Pointers (i.e., variables that hold the addresses of other quantities) cause there to be aliasing in the program. For example, consider the following code:
x = 0; *p = 1; print(x);To solve dataflow problems like constant propagation, reaching definitions, or live variables, we need to know what variables might be modified by the statement *p = 1, which in turn requires knowing what locations p might point to at line 2. To determine that information we need to use some kind of pointer analysis.
The goal of pointer analysis is to determine safe points-to information for each CFG node; i.e., to determine for each CFG node, for each variable v, what locations v might be pointing to. Since we are interested in locations that might be pointed to, safe means a superset of the actual information; i.e., we want to err on the side of including too many locations in a points-to set, not too few.
We will describe a few ways to do pointer analysis for a C-like language, including single-procedure analysis and whole-program analysis.
(Note: throughout, we will ignore complicated language aspects like heap-allocated storage, arrays, structures, and casting; however, the techniques discussed can be extended to account for such language features.)
For each of the following kinds of statements, say which variables' points-to sets would be changed by the corresponding dataflow function, and how they would be changed.
x = y
x = *y
*x = y
Note that at the start of a procedure, a global or formal may also point (directly or transitively) to a local variable of some other procedure. However, this is not relevant for most uses of the results of pointer analysis. For example, when doing live-variable analysis on this sequence of statements:
x = 0; y = 1; *p = 1; z = x+y;we only care whether p may point to x or to y (to determine whether x is live immediately after the first assignment and whether y is live immediately after the second assignment); we don't care whether p may point to a local of another procedure.
We can get better results using the supergraph rather than using safe dataflow functions for calls and enter nodes. Another option is to use less precise but also less expensive flow-insensitive algorithms for pointer analysis, discussed below.
Flow-insensitive analysis ignores the flow of control in a program, and simply computes one dataflow fact for the whole program. One way to think about the goal of flow-insensitive analysis is that you model a program whose CFG has n nodes as a single node with n self-loop edges. Each edge has one of the dataflow functions from the nodes of the original CFG. Then you apply Kildall's iterative algorithm. Of course, the idea is to find a more efficient way to get the same result.
In general, even perfect flow-insensitive analysis provides very conservative results. It is not likely to be useful for dataflow problems like constant propagation, live variables, or reaching definitions. However, it seems to be useful in practice for pointer analysis.
Below we discuss a flow-insensitive pointer-analysis techniques. The technique assumes that the program being analyzed has been normalized so that there is no more than one pointer dereference per statement. For example, the statements
x = **y; *x = *z;would be replaced by
tmp = *y; x = *tmp; tmp = *z; *x = tmp;
p = &a; p = &b; m = &p; r = *m; q = &c; m = &q;After one pass over this set of statements we would have the points-to graph shown below on the left, and after two iterations we would have the (final) graph shown below on the right (with the new edge added during the second iteration shown in red).
________________
EXERCISE DETAILS ▸ Can you extract the part of the pointer analysis text that opens with the words containing "Flow-insensitive analysis ignores" and closes with "for pointer analysis."? This data has nothing to do with the pointer analysis text.

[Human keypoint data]
________________
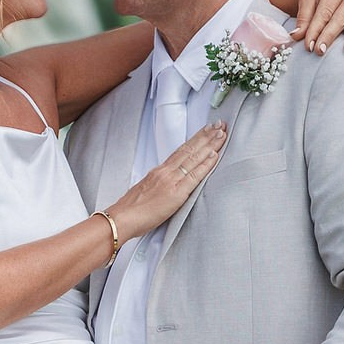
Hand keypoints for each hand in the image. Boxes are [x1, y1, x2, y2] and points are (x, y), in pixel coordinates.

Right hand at [115, 121, 227, 239]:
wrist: (121, 218)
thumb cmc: (130, 210)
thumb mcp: (145, 190)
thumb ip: (158, 184)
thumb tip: (166, 184)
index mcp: (159, 171)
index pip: (181, 151)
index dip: (195, 140)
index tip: (207, 130)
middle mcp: (165, 172)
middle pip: (189, 149)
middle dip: (206, 136)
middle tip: (220, 125)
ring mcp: (171, 181)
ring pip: (193, 158)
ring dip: (209, 145)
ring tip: (221, 134)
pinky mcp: (176, 193)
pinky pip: (194, 176)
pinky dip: (205, 165)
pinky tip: (214, 155)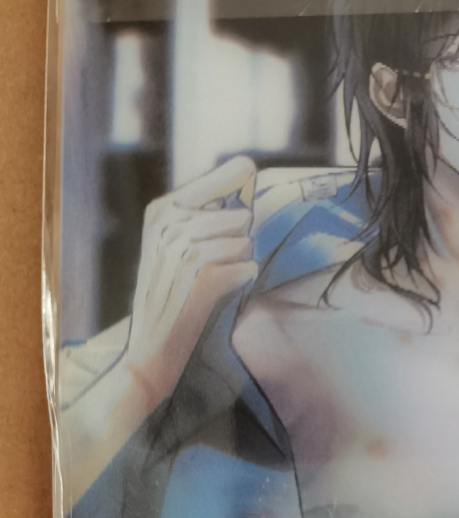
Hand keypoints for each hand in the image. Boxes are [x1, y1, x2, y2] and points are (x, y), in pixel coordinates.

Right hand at [124, 156, 257, 408]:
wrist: (150, 349)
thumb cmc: (171, 297)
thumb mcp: (173, 250)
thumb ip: (203, 222)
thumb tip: (247, 199)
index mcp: (160, 211)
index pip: (215, 180)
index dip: (237, 176)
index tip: (250, 168)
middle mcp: (168, 226)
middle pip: (238, 216)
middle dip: (240, 239)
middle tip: (220, 262)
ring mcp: (180, 253)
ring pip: (244, 243)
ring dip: (241, 261)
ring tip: (220, 277)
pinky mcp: (198, 282)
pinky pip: (246, 268)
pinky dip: (243, 279)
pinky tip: (227, 288)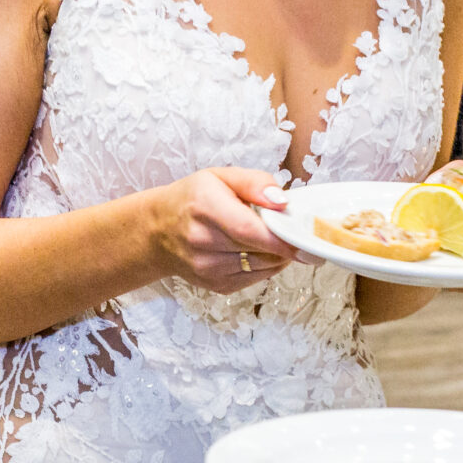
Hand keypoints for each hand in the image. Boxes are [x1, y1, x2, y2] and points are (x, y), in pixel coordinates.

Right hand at [154, 167, 303, 293]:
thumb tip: (282, 201)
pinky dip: (265, 266)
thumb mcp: (220, 176)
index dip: (281, 237)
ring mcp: (207, 268)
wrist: (157, 231)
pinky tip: (255, 251)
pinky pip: (256, 279)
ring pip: (263, 267)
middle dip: (284, 242)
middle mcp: (202, 241)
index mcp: (204, 206)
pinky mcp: (215, 286)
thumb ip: (255, 183)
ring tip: (268, 237)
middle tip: (290, 229)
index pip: (249, 230)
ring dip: (276, 254)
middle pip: (261, 251)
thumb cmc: (191, 200)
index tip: (305, 238)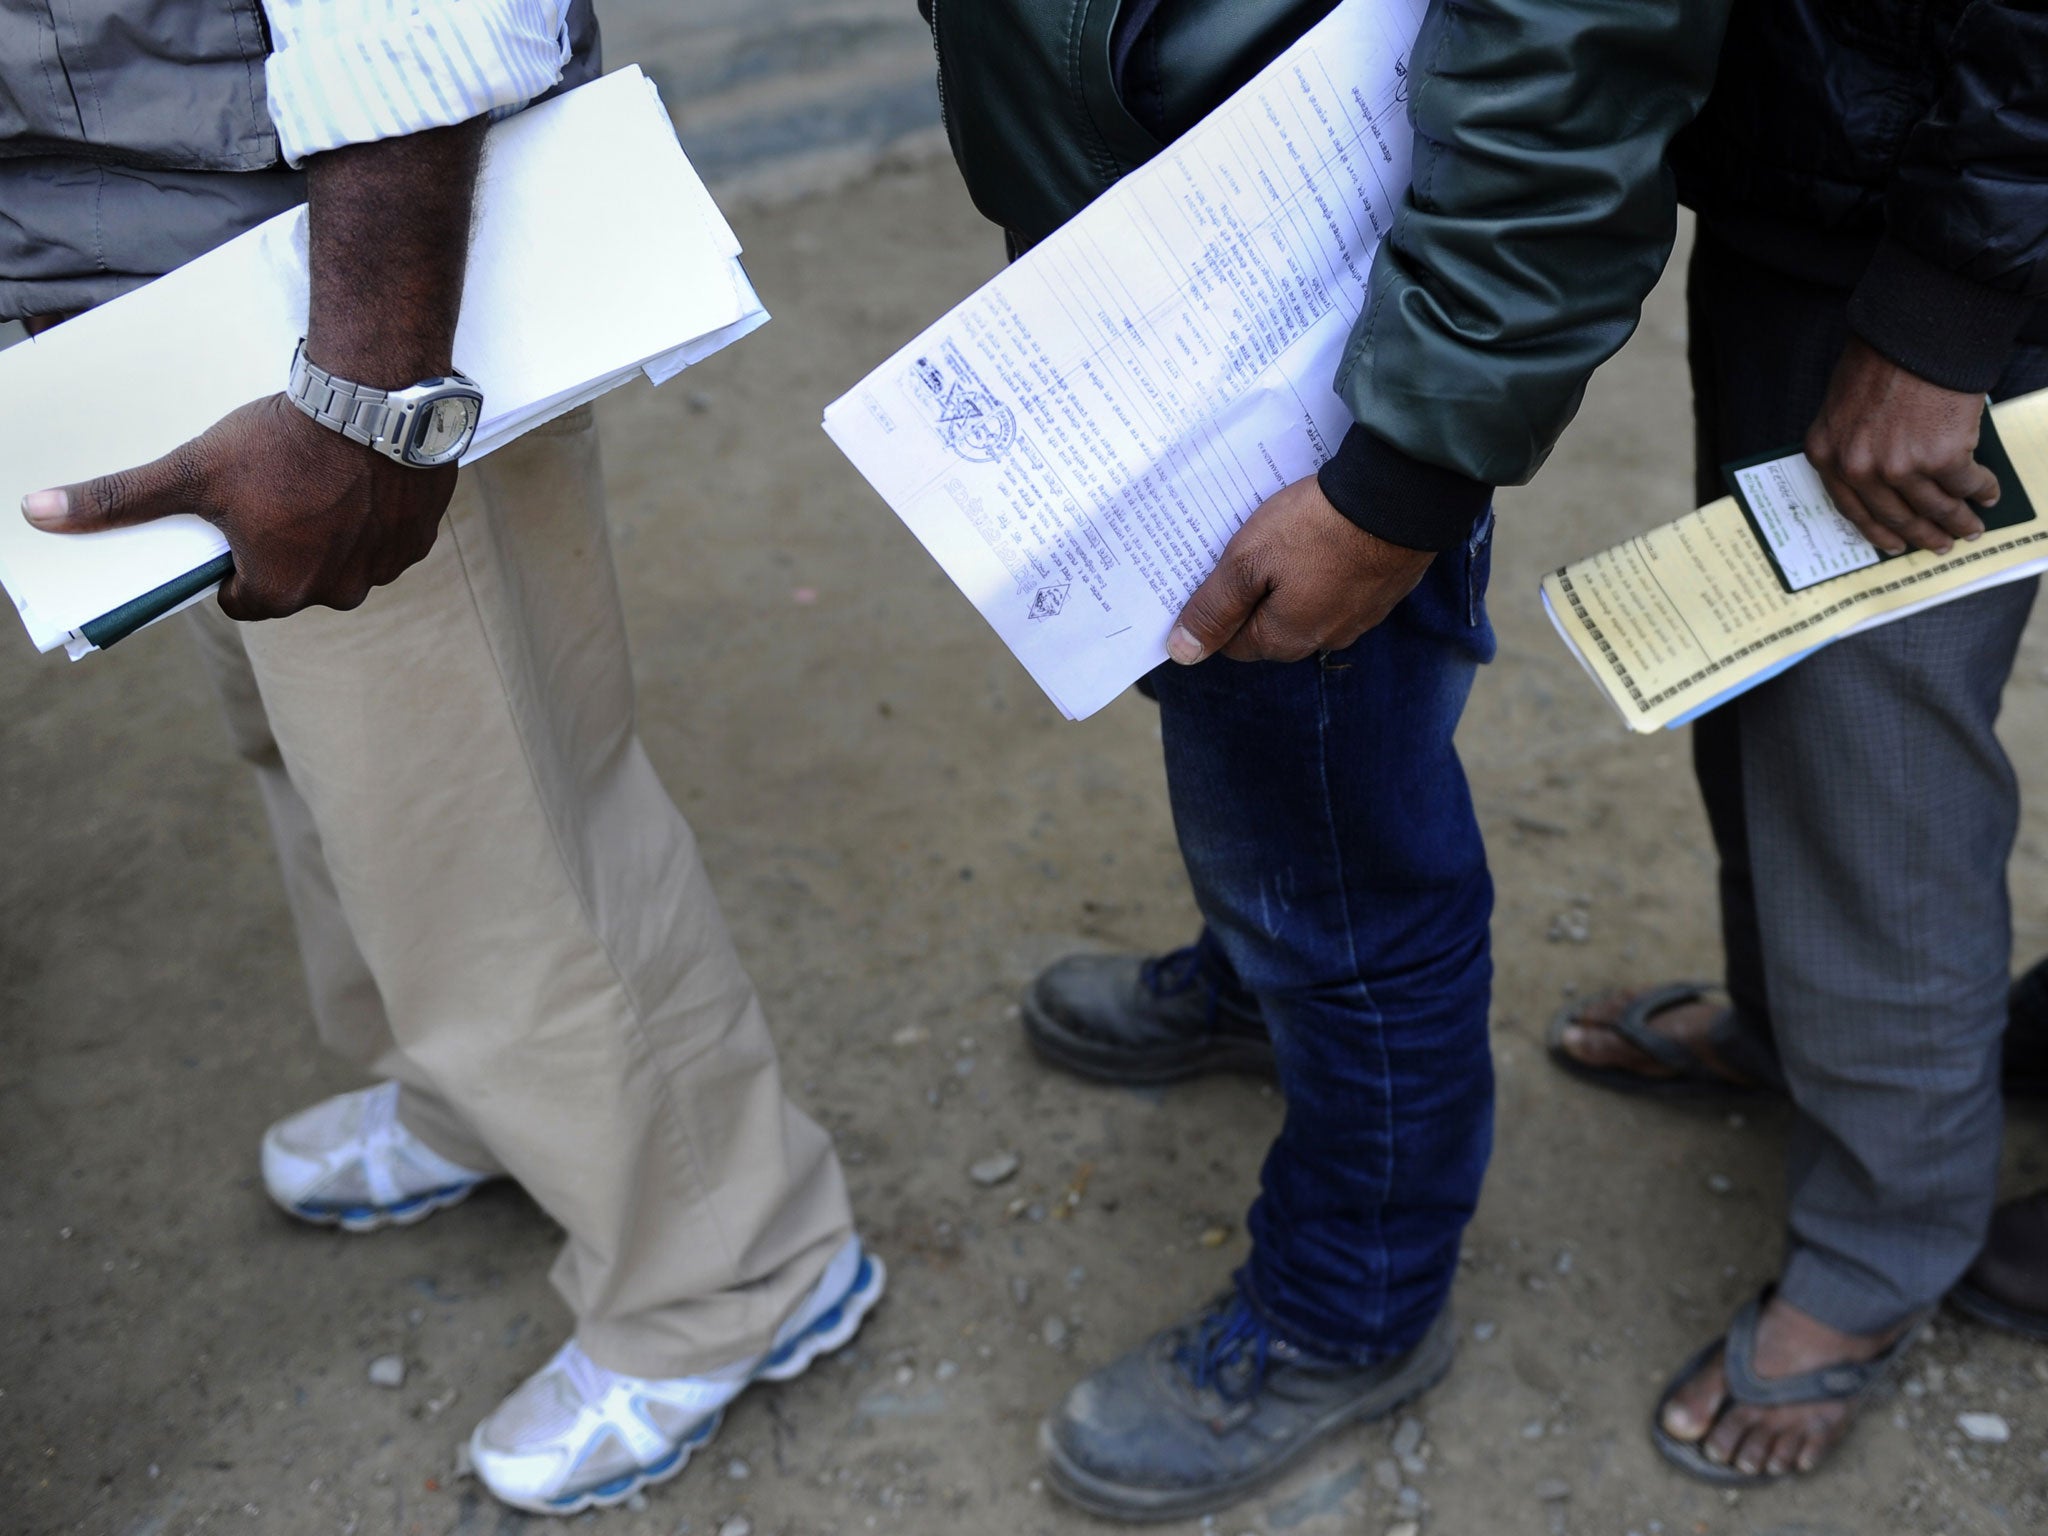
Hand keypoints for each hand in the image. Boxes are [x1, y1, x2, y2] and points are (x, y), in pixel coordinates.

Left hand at [22, 394, 453, 618]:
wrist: (376, 401)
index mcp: (279, 589)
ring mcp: (383, 568)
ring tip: (321, 482)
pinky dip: (374, 519)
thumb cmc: (281, 443)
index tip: (233, 520)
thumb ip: (119, 500)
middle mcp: (337, 592)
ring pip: (346, 562)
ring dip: (333, 535)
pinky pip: (387, 540)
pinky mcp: (419, 538)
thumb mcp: (191, 469)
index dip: (230, 562)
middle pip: (296, 582)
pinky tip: (362, 480)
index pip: (239, 599)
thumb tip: (38, 515)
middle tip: (277, 493)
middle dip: (284, 547)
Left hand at [1166, 474, 1435, 663]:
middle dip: (1253, 593)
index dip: (1215, 609)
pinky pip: (1340, 586)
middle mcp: (1323, 639)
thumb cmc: (1315, 528)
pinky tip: (1322, 536)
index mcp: (1284, 639)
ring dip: (1291, 579)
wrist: (1399, 497)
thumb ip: (1214, 609)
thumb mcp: (1247, 562)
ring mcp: (1359, 617)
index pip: (1232, 642)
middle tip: (1243, 549)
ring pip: (1306, 604)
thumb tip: (1182, 653)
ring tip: (1283, 538)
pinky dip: (1326, 567)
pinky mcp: (1383, 590)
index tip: (1209, 573)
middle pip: (1270, 625)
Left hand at [1803, 334, 1998, 555]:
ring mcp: (1898, 467)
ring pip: (1934, 507)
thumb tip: (1878, 473)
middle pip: (1894, 515)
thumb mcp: (1842, 404)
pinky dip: (1981, 491)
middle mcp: (1857, 468)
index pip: (1850, 508)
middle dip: (1922, 534)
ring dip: (1957, 522)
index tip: (1894, 544)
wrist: (1916, 330)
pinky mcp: (1941, 458)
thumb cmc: (1879, 356)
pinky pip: (1966, 484)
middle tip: (1940, 545)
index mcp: (1827, 454)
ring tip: (1971, 529)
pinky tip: (1988, 494)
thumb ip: (1852, 441)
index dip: (1877, 531)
________________
WRITTEN SOLUTION ▸
Flow-insensitive analysis ignores the flow of control in a program, and simply computes one dataflow fact for the whole program. One way to think about the goal of flow-insensitive analysis is that you model a program whose CFG has n nodes as a single node with n self-loop edges. Each edge has one of the dataflow functions from the nodes of the original CFG. Then you apply Kildall's iterative algorithm. Of course, the idea is to find a more efficient way to get the same result.
In general, even perfect flow-insensitive analysis provides very conservative results. It is not likely to be useful for dataflow problems like constant propagation, live variables, or reaching definitions. However, it seems to be useful in practice for pointer analysis.